> _Exercise text_
______________________________

The power electronics (inverters) and DC-DC converters are also supplied by Magelec/Omni Powertrain. There is one inverter unit per motor, and they are based on silicon carbide (SiC) rather than the traditional silicon technology.

It is beyond the scope of this article to go into the technical reasons why SiC is replacing Si in many automotive and motorsport applications, but the ability to operate at higher voltages is a significant driver. This allows higher rates of charge and discharge. Another key reason for SiC is the higher switching frequency required by high-speed, high pole-count motors.

Cooling

Cooling electric drivetrains is always an important consideration. The motors and inverters in the FC1X are liquid-cooled, and each motor-inverter pair is on the same cooling circuit. In some applications, motors and inverters have their own pumps and use very different cooling fluids, but being able to use a common coolant in a single circuit simplifies the design as well as the car’s plumbing and packaging. The front and rear powertrains each have their own separate coolant pumps and coolers.

NitroCross is unusually exciting for a pure EV series. Short races, close racing and speed to match IC-engined cars have made the series a success

Transmission

The 12,500 rpm motor output speed clearly requires a speed reduction to turn the drive shafts at road speed. However, the rear part of the powertrain has a three-speed transmission – unusual enough for an electric motorsport application – while the front transmission is only single-speed.

The basic transmission layout is similar front to rear, and the front transmission is permanently driving at the same ratio as top gear in the rear. If we assume that there is no slip at the wheels (unlikely in such a traction-limited car), the wheel speeds are the same, and there is therefore a speed mismatch between the front and rear motors. The transmissions are supplied by Sadev.

Battery

The lithium-ion battery pack weighs around 500 kg and stores 51 kWh of energy. Its nominal voltage is stated as 800 V, but varies between 590 and 865 V depending on the state of charge. To reduce complexity and weight, the battery is only cooled during charging.

The battery is based on pouch cells and is designed for high power density rather than energy density: the energy density is 0.102 kWh/kg and the power density is 1.5 kW/kg. Comparing these to the Voxan Wattman electric motorcycle land speed record holder (0.052 kWh/kg and 3.75 kW/kg), the NitroCross battery has a higher energy density, but much lower power density.

There is a balance to be struck. Based on the Wattman battery it would be possible to provide a 200 kg battery for 750 kW output, but it would have only 10.4 kWh of capacity, which would reduce race duration by 80%.

A more relevant battery comparison is with the Ducati MotoE race bike, which has a 110 kW powertrain and a 110 kg battery storing 18 kWh of energy, giving 1 kW/kg power density and 0.164 kWh/kg. Compared to the Ducati battery, the NitroCross unit has far better power density but lower energy density.

While the powertrain can operate at 750 kW, the normal output is 450 kW. This lower rate of discharge is good for battery durability and reduces the cooling requirement, hence the lack of cooling on the car.

With 750 kW available on a push-to-pass function, the NitroCross powertrain has four axial flux motors

It is relatively common for racecars to regenerate energy at lower rates than they can deploy it. According to Shute, NitroCross can regenerate at a maximum of 100 kW, which is only 13% of the maximum deployment power.

The relatively low energy use in each race means the batteries can be quickly recharged, although liquid cooling is required during recharging.

Outlook

Although the US market has not displayed the same enthusiasm for rallycross as Europe, NitroCross seems to be breaking that cycle. It has been enthusiastically received and the 2023-24 calendar is entirely in North America, with four of the five rounds already announced in the US and another in Canada. There is a sixth, yet to be finalised, season finale.

NitroCross is an example of choosing the right application for an electric powertrain in motorsport. It is therefore more likely to succeed by providing a genuinely exciting type of motorsport.

______________________________

[Collected data entries]
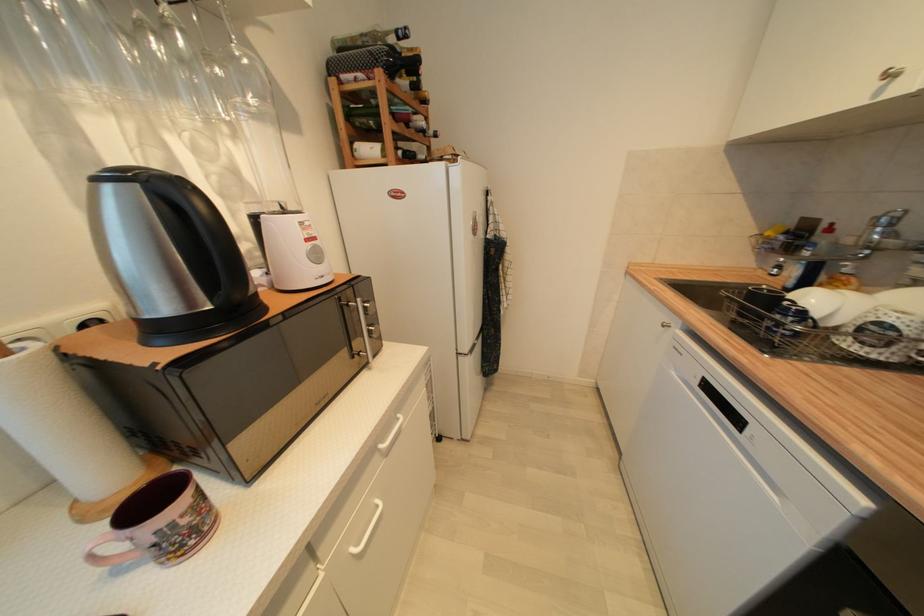
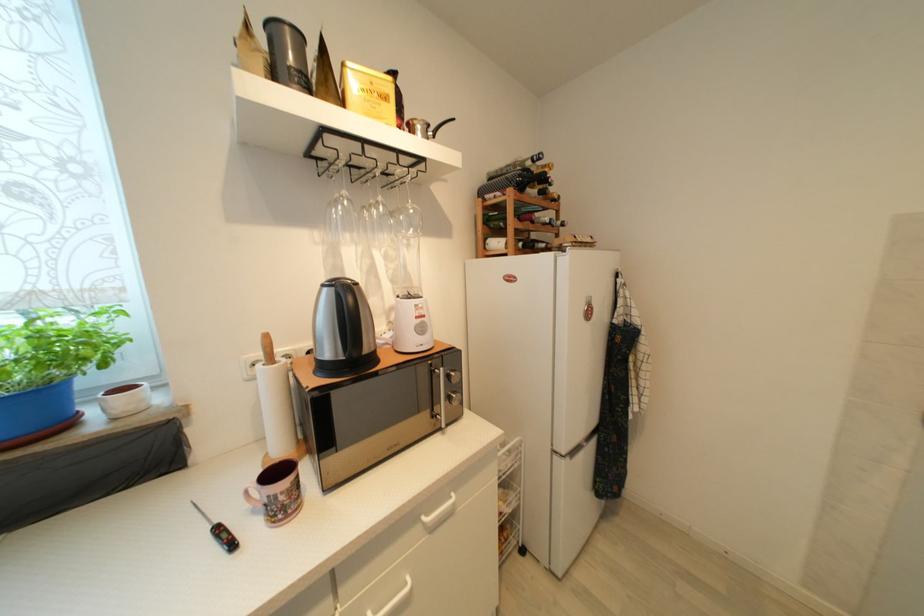
Where in the second image is the point corresponding to (x=373, y=334) from the first image?

(455, 400)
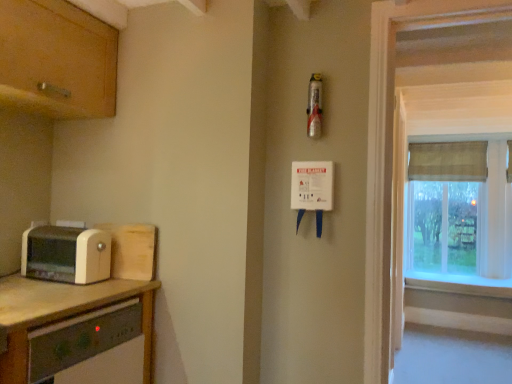
Question: From the image's perspective, is white painted wood at right on top of beige plastic toaster at left?

Choices:
 (A) yes
 (B) no

Answer: (B)

Question: Is white painted wood at right far from beige plastic toaster at left?

Choices:
 (A) no
 (B) yes

Answer: (B)

Question: Is white painted wood at right in front of beige plastic toaster at left?

Choices:
 (A) yes
 (B) no

Answer: (B)

Question: Is white painted wood at right outside of beige plastic toaster at left?

Choices:
 (A) yes
 (B) no

Answer: (A)

Question: From a real-world perspective, is white painted wood at right located beneath beige plastic toaster at left?

Choices:
 (A) yes
 (B) no

Answer: (A)

Question: In terms of height, does textured beige curtain at right look taller or shorter compared to wooden cabinet at upper left, which ranks as the 2th cabinetry in bottom-to-top order?

Choices:
 (A) short
 (B) tall

Answer: (B)

Question: From the image's perspective, relative to wooden cabinet at upper left, which is the first cabinetry in top-to-bottom order, is textured beige curtain at right above or below?

Choices:
 (A) above
 (B) below

Answer: (B)

Question: Considering the positions of textured beige curtain at right and wooden cabinet at upper left, which ranks as the 2th cabinetry in bottom-to-top order, in the image, is textured beige curtain at right bigger or smaller than wooden cabinet at upper left, which ranks as the 2th cabinetry in bottom-to-top order,?

Choices:
 (A) small
 (B) big

Answer: (B)

Question: Is point (479, 200) positioned closer to the camera than point (24, 84)?

Choices:
 (A) farther
 (B) closer

Answer: (A)

Question: Would you say white laminate countertop at lower left is to the left or to the right of wooden toaster at left, the first cabinetry ordered from the bottom, in the picture?

Choices:
 (A) right
 (B) left

Answer: (B)

Question: Considering their positions, is white laminate countertop at lower left located in front of or behind wooden toaster at left, which is counted as the second cabinetry, starting from the top?

Choices:
 (A) behind
 (B) front

Answer: (B)

Question: Is point (147, 372) positioned closer to the camera than point (129, 264)?

Choices:
 (A) closer
 (B) farther

Answer: (A)

Question: From their relative heights in the image, would you say white laminate countertop at lower left is taller or shorter than wooden toaster at left, which is counted as the second cabinetry, starting from the top?

Choices:
 (A) short
 (B) tall

Answer: (B)

Question: Is point (401, 97) closer or farther from the camera than point (496, 291)?

Choices:
 (A) farther
 (B) closer

Answer: (B)

Question: Is clear plastic screen door at right inside the boundaries of white painted wood at right, or outside?

Choices:
 (A) outside
 (B) inside

Answer: (A)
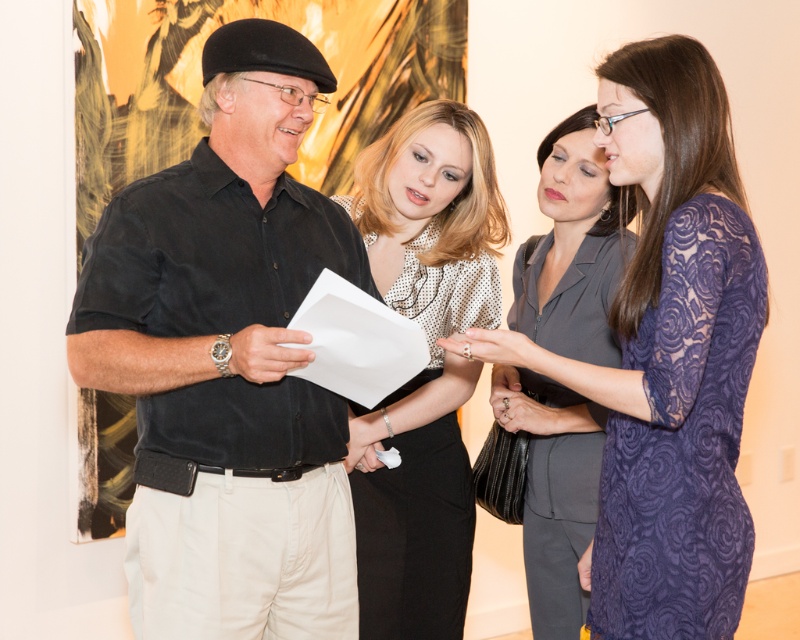
Based on the photo, you are a photographer standing at the camera position. You want to take a closeup of the lace fabric dress at center without moving the dress. Can you zoom in enough to capture the lace details?

The lace fabric dress at center is 1.49 meters from camera, so yes, you can zoom in enough to capture the lace details without moving the dress.

You are a photographer trying to capture a group photo of the black cotton shirt at center and the matte gray suit at center. The camera you are using has a maximum focus range of 30 inches. Can you take a photo of both subjects without moving them?

The black cotton shirt at center is 29.50 inches from the matte gray suit at center, so yes, the camera can focus on both subjects since the distance between them is within the 30 inches range.

Where is the polka dot blouse at center located in the image?

The polka dot blouse at center is located at point (425,368).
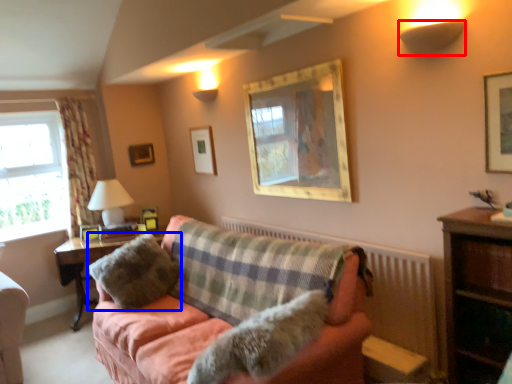
Question: Among these objects, which one is nearest to the camera, lamp (highlighted by a red box) or pillow (highlighted by a blue box)?

Choices:
 (A) lamp
 (B) pillow

Answer: (A)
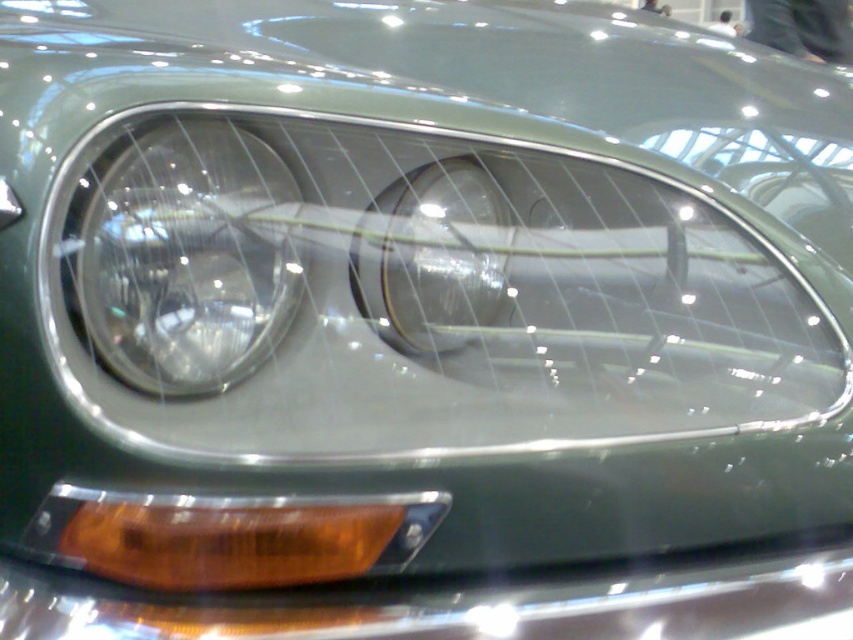
You are an auto mechanic inspecting the car headlight assembly. You notice the translucent amber plastic at lower left and the clear glass headlight at center. Which object is shorter in height?

The translucent amber plastic at lower left is not as tall as the clear glass headlight at center, so the translucent amber plastic at lower left is shorter in height.

You are an auto mechanic inspecting the car headlight assembly. You need to compare the size of the translucent amber plastic at lower left and the clear glass headlight at center. Which one has a greater width?

The translucent amber plastic at lower left has a greater width than the clear glass headlight at center.

You are a mechanic inspecting a car headlight assembly. You notice the clear glass headlight at left and the translucent amber plastic at lower left. Which object is positioned higher in the assembly?

The clear glass headlight at left is located above the translucent amber plastic at lower left, so it is positioned higher in the assembly.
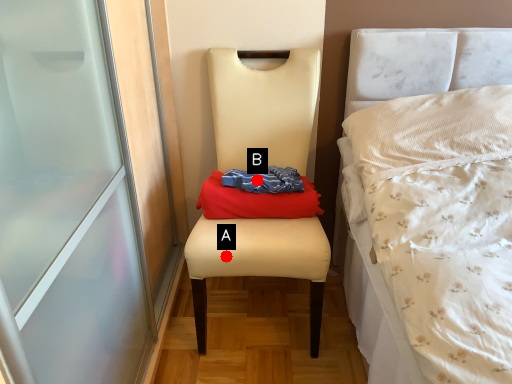
Question: Two points are circled on the image, labeled by A and B beside each circle. Which point is further to the camera?

Choices:
 (A) A is further
 (B) B is further

Answer: (B)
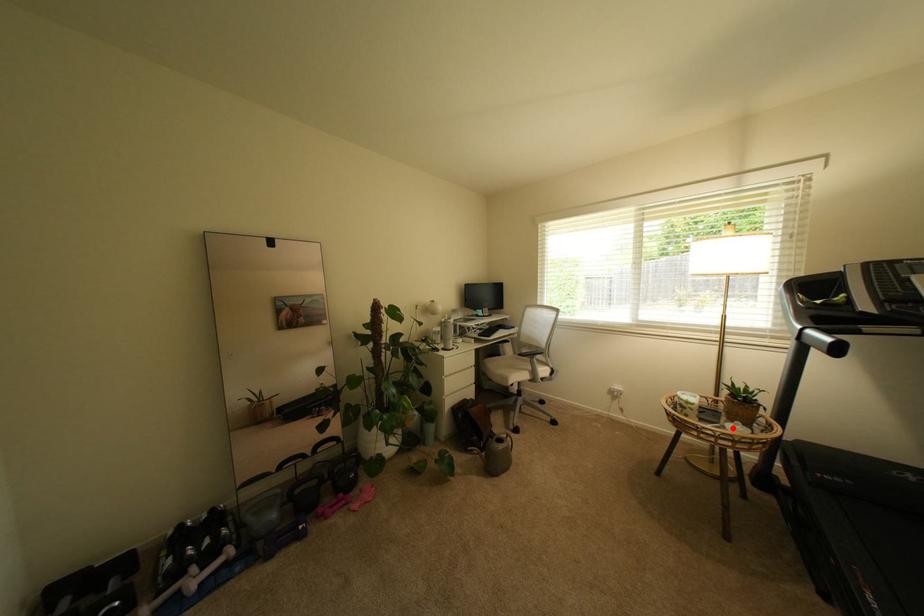
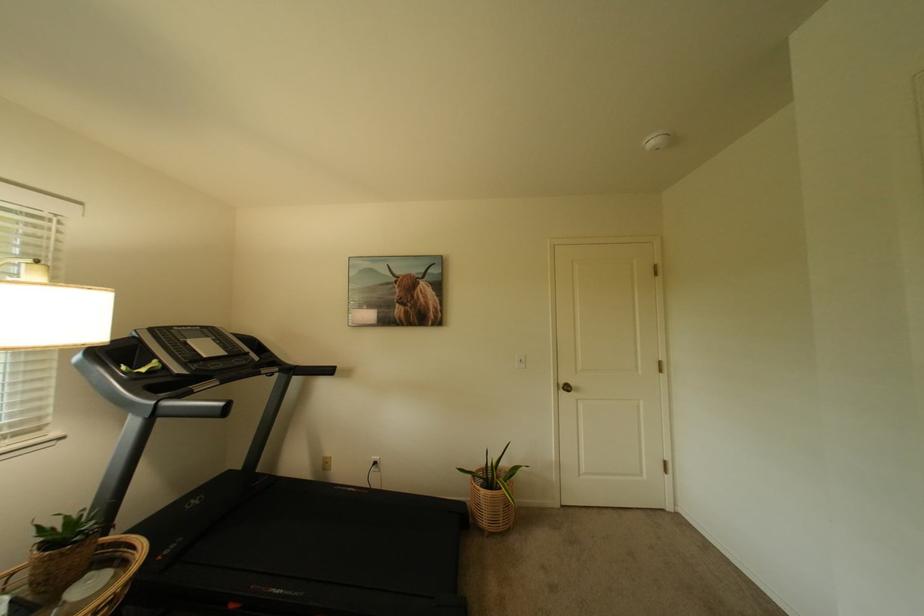
Question: I am providing you with two images of the same scene from different viewpoints. Image1 has a red point marked. In image2, the corresponding 3D location appears at what relative position? Reply with the corresponding letter.

Choices:
 (A) Closer
 (B) Farther

Answer: (A)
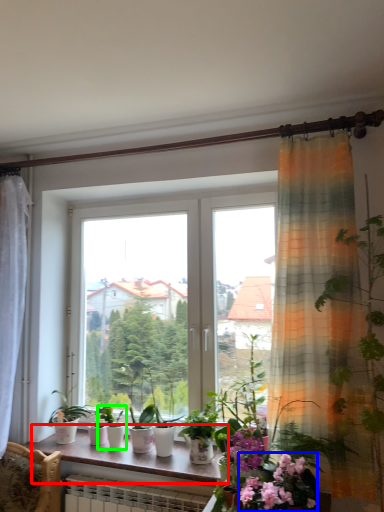
Question: Which is farther away from window sill (highlighted by a red box)? flower (highlighted by a blue box) or houseplant (highlighted by a green box)?

Choices:
 (A) flower
 (B) houseplant

Answer: (A)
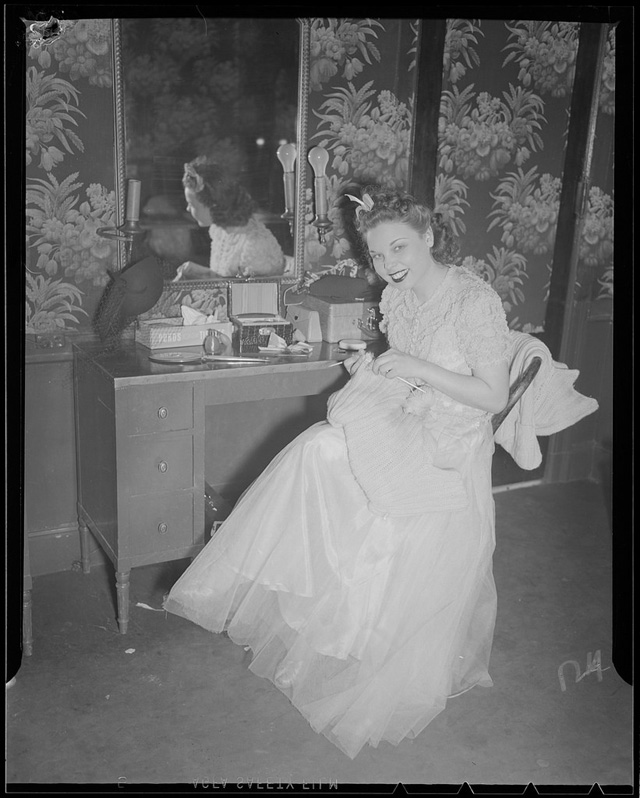
Locate an element on the screen. wall is located at coordinates (91, 184).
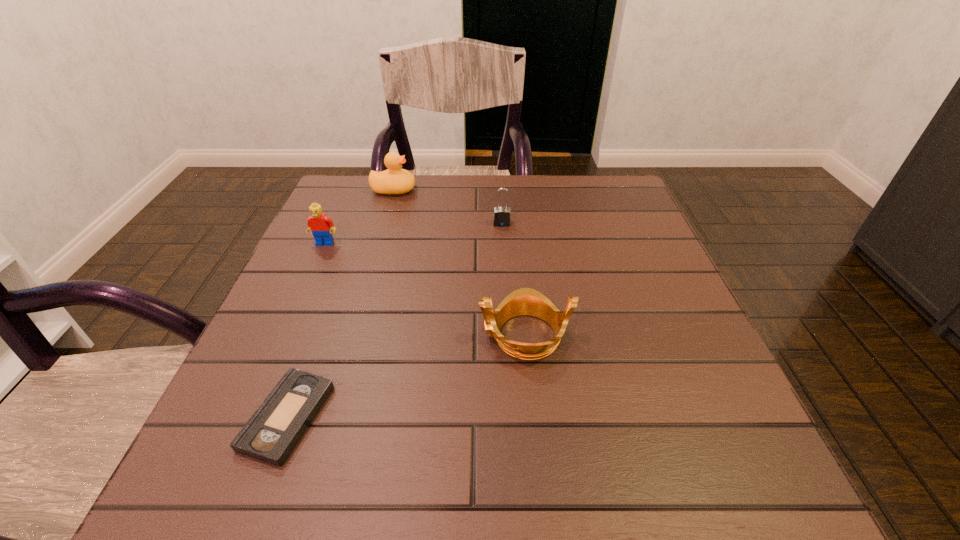
Where is `duck`? This screenshot has height=540, width=960. duck is located at coordinates (394, 180).

The image size is (960, 540). I want to click on the third nearest object, so click(321, 226).

Locate an element on the screen. The height and width of the screenshot is (540, 960). the fourth nearest object is located at coordinates (501, 217).

Locate an element on the screen. Image resolution: width=960 pixels, height=540 pixels. tiara is located at coordinates (525, 301).

Where is `the shortest object`? The height and width of the screenshot is (540, 960). the shortest object is located at coordinates (270, 435).

At what (x,y) coordinates should I click in order to perform the action: click on the nearest object. Please return your answer as a coordinate pair (x, y). The image size is (960, 540). Looking at the image, I should click on (270, 435).

This screenshot has width=960, height=540. What are the coordinates of `vacant space located 0.330m on the face of the duck` in the screenshot? It's located at (538, 190).

Identify the location of vacant space located on the face of the third nearest object. The height and width of the screenshot is (540, 960). (303, 291).

Locate an element on the screen. free region located 0.200m on the shackle of the padlock is located at coordinates (506, 282).

The width and height of the screenshot is (960, 540). In order to click on vacant space situated at the front emblem of the second nearest object in this screenshot , I will do `click(379, 335)`.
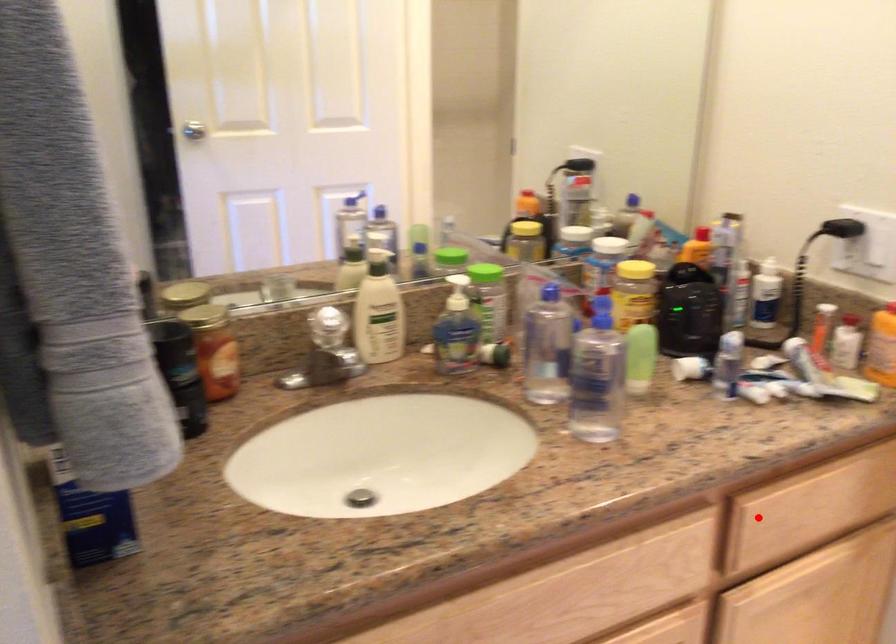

______________________________

Output the part of the NitroCross article starting at "The relatively low" and ending at "type of motorsport.", copied word for word. Rely only on the NitroCross article.

> _Task solution_
The relatively low energy use in each race means the batteries can be quickly recharged, although liquid cooling is required during recharging.

Outlook

Although the US market has not displayed the same enthusiasm for rallycross as Europe, NitroCross seems to be breaking that cycle. It has been enthusiastically received and the 2023-24 calendar is entirely in North America, with four of the five rounds already announced in the US and another in Canada. There is a sixth, yet to be finalised, season finale.

NitroCross is an example of choosing the right application for an electric powertrain in motorsport. It is therefore more likely to succeed by providing a genuinely exciting type of motorsport.